RALEIGH – The tax code is chock full of exemptions, deductions, exclusions, and complexities. Self-styled tax reformers of every political stripe typically point this out and argue for simplicity, but all too often they fail to identify a coherent set of principles with which to judge specific tax provisions.

As a result, when criticizing the current tax code, these critics lump the indefensible in with the indispensable.

Exempting certain kinds of income, sales, or property from a tax base before applying the tax rate is not necessarily evidence of bias or favoritism. For example, if you levy a retail sales tax and fail to exempt business-to-business purchases of inputs, such as office supplies, then you create a tax bias. Large companies that can afford to produce much of what they need in-house get a lower tax bill to pass along to their consumers, employees, or owners.

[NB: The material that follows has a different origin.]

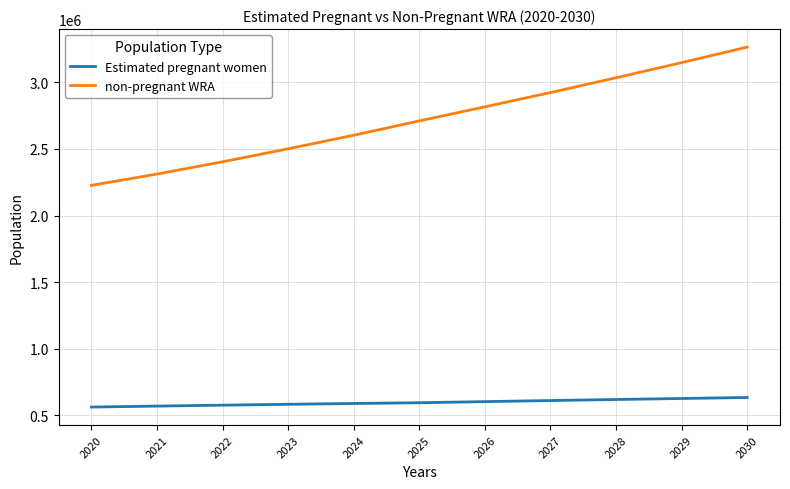

The value of non-pregnant WRA at 2023 is 1649765.1. True or false?

False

Small companies that buy inputs from other firms and then sell a taxable product end up with a higher tax bill to pass along. The resulting bias is unfair and inefficient.

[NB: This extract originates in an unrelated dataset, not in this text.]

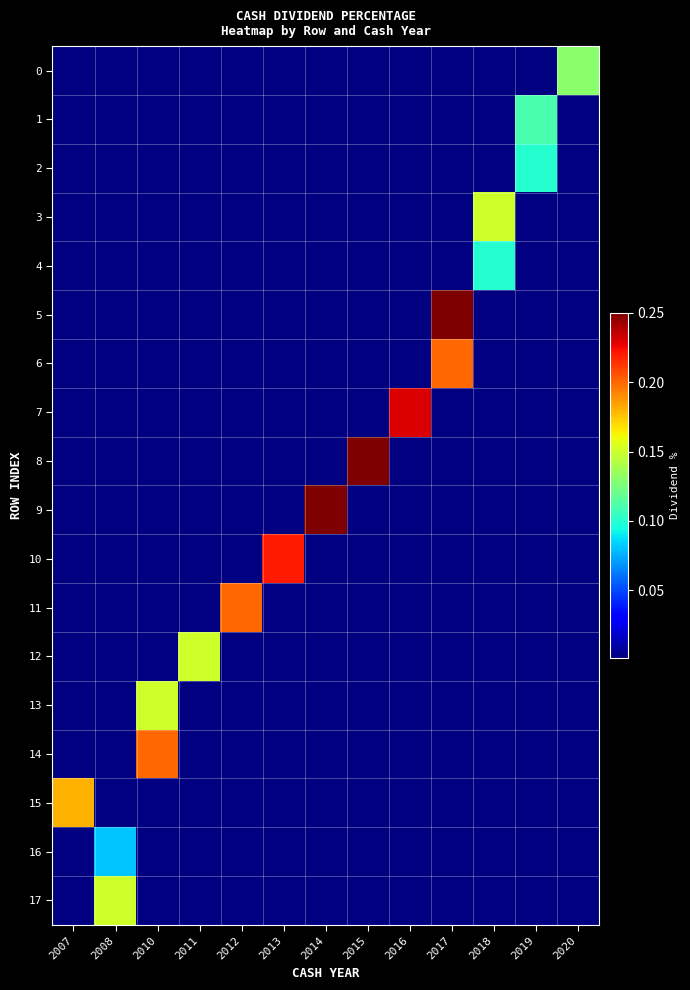

Which series has the largest total across all categories?

5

A good example from the income tax is the tax treatment of investment. If you tax both the principal of an investment – say, $5,000 going into a mutual fund – as well as the return on that investment, the dividends and the capital gains, then you have double-taxed the same stream of investment income. You taxed it once as it went into the mutual fund, inherently reducing its earnings by an equivalent percentage, and then you taxed it again coming out. The resulting bias favors immediate consumption over savings (future consumption).

These are both examples of tax exclusions that increase the fairness and economic neutrality of the tax system.

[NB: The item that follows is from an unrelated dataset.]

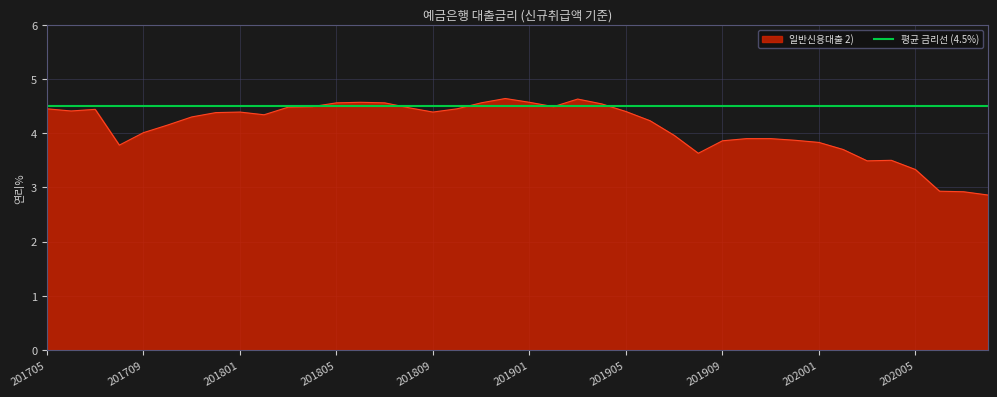

Which category has the highest value across all series?

201812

In the property-tax area, North Carolina has long maintained a bias by failing to exclude unsold homes from the property-tax bills of the firms trying to sell them. The NC House just approved a bill to give homebuilders a three-year deferral of taxes on this unsold inventory. Supporters argued that the bill was designed to help a major industry that is struggling. Perhaps that’s true, but that’s not the proper justification for change the tax law.

The best argument is that unsold new homes should never have been on the property-tax rolls in the first place.

Local property taxes are a challenging and unpopular form of taxation. There are two potential justifications for them, it seems to me. One is that when you own physical property in a community, you tend to benefit from the provision of certain public services in rough proportion to the value of the property you own.

The other justification is that, at least in the long run, property values tend to rise commensurate with income. The more money people earn, the more house and developed land they can afford to buy or rent (remember, renters pay property taxes, too, they just don’t handle the bill before it’s sent in). Given that it would be the height of folly to authorize North Carolina localities to impose income taxes, a property tax acts as a sort of proxy. Again, the notion is that the more dollars you have to spend – the higher your standard of living – the more dollars you should pay to help finance public services from which you benefit, directly or indirectly.

Now, apply these principles to the taxation of unsold homes. By definition, no one is residing in them. That means there’s little traffic going to and from them. No kids are waiting at the bus stop to be carted off to local schools. No residents are visiting the nearby public parks or libraries, signing up for county health programs, or using water and sewer.

Admittedly, there is some value to police and fire protection of the land and unoccupied structures. That may be an argument for a discounted tax rate, or perhaps a deferral rather than an outright exemption. But it can’t justify taxing housing inventory the same way occupied homes are taxed.

When analyzing tax policy, you have to start with some core principles. Mine are simplicity, neutrality, and equity. The latter two, in particular, lead me to believe that unsold homes shouldn’t be taxed the same as occupied ones. Let’s end that bias.